* _What is required_
Turn the lines of every row below into a numbered list, skipping blank lines and leaving the pictures out.

* _Listing_
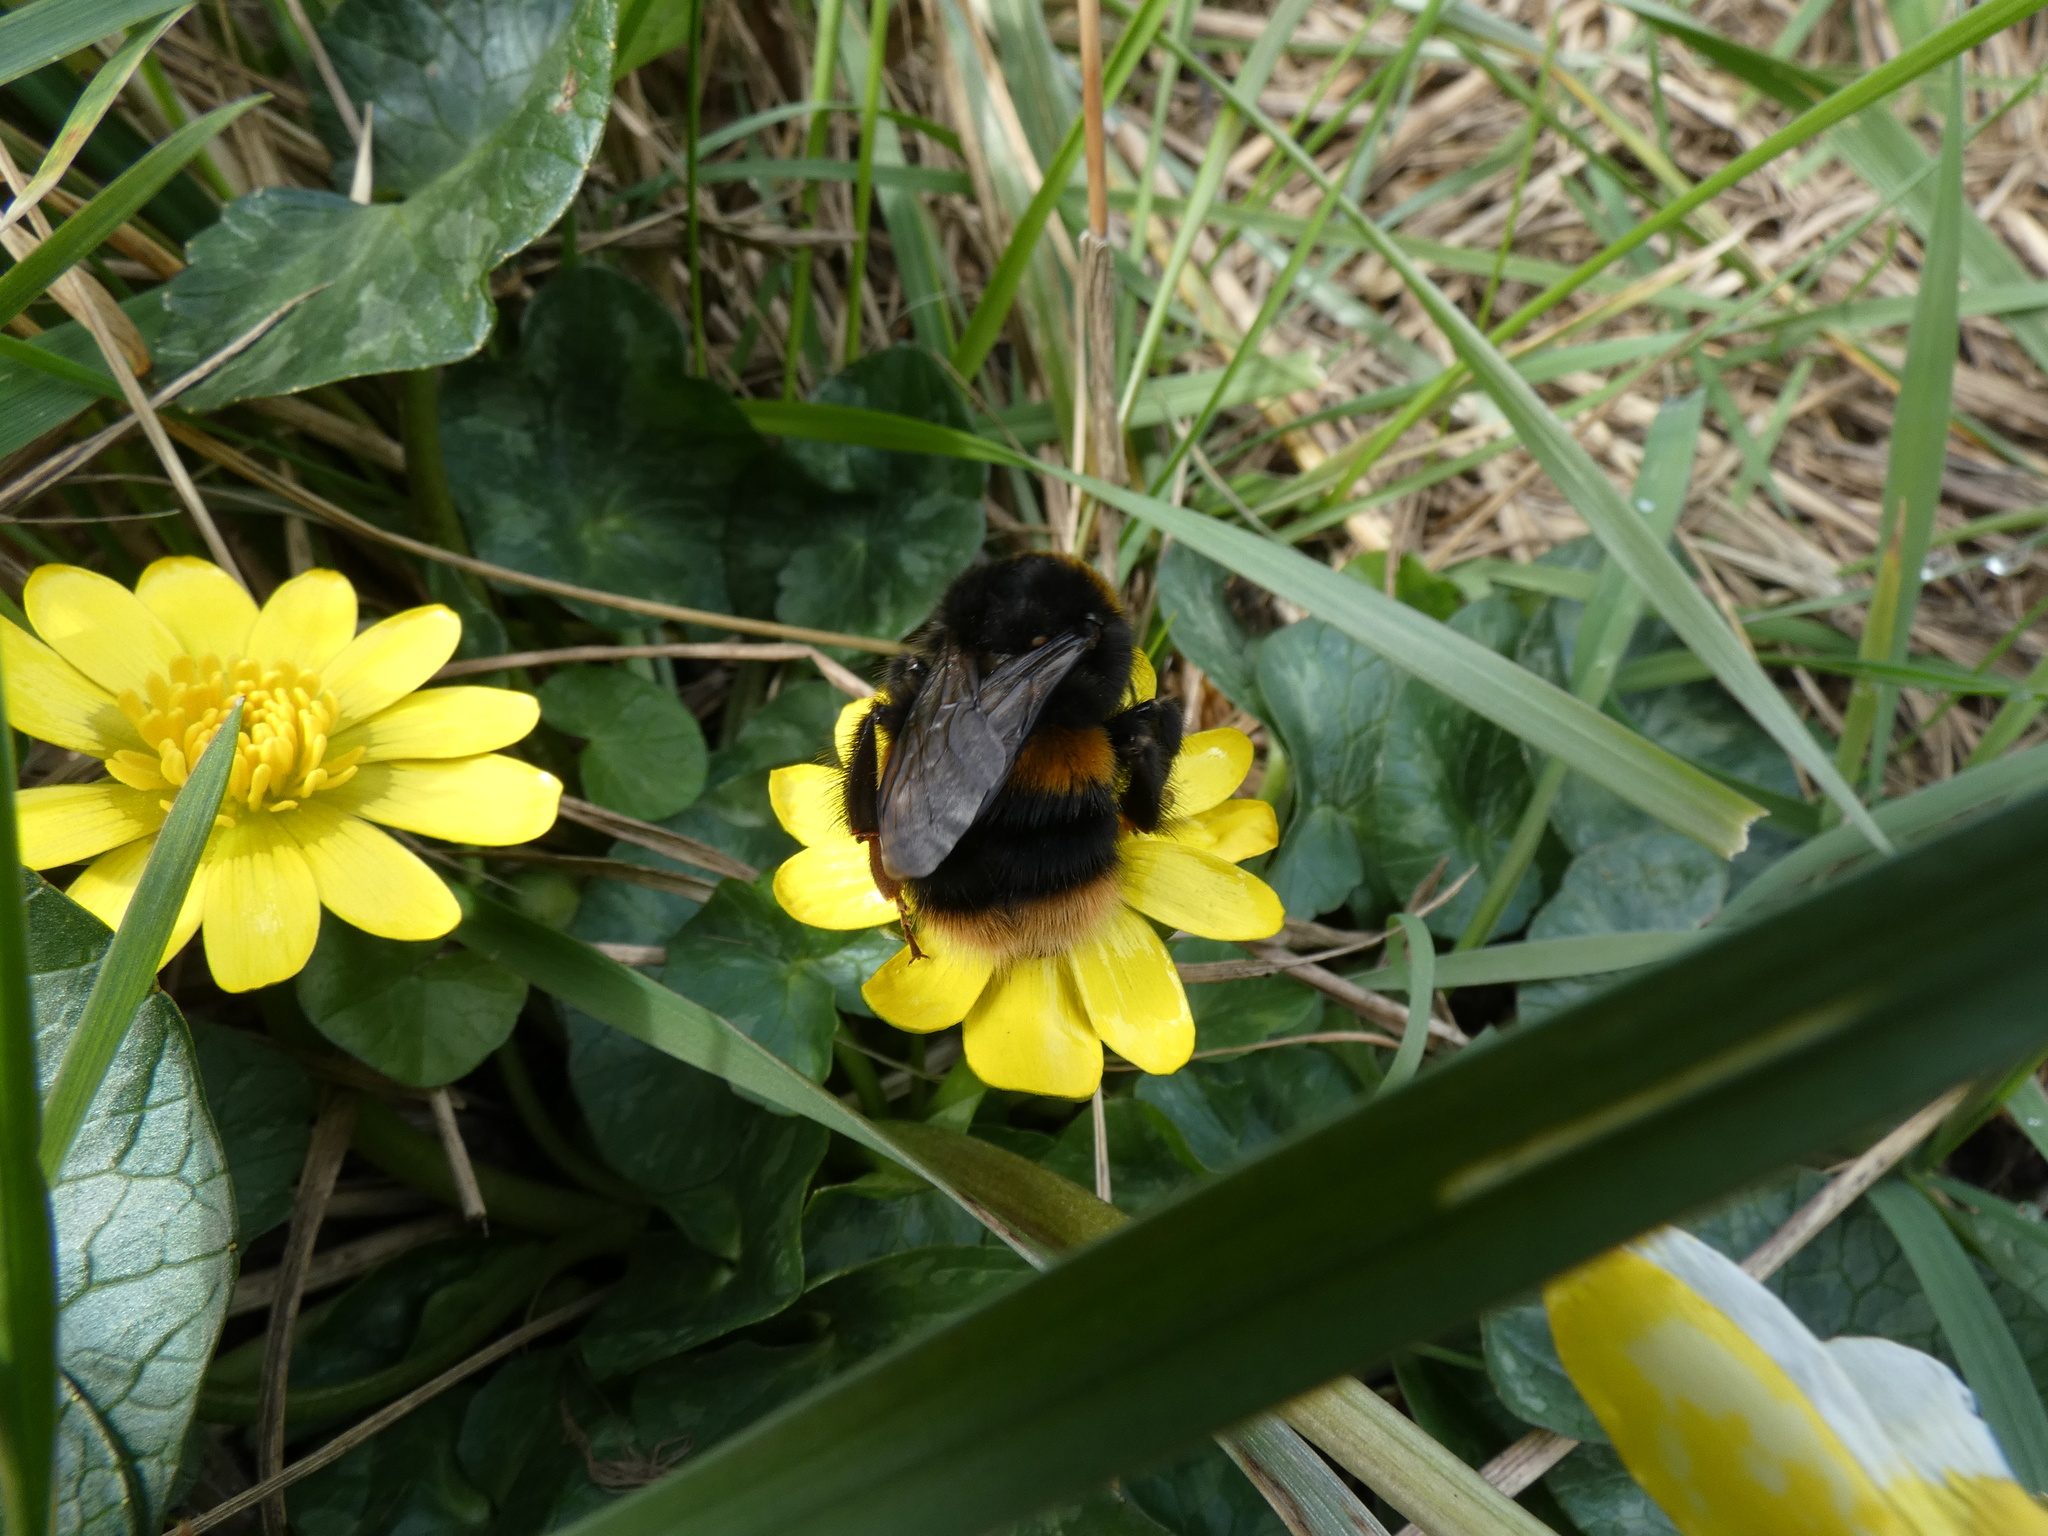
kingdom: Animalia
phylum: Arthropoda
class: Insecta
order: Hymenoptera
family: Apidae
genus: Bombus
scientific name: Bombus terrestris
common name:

* _Full response_
1. kingdom: Animalia
2. phylum: Arthropoda
3. class: Insecta
4. order: Hymenoptera
5. family: Apidae
6. genus: Bombus
7. scientific name: Bombus terrestris
8. common name:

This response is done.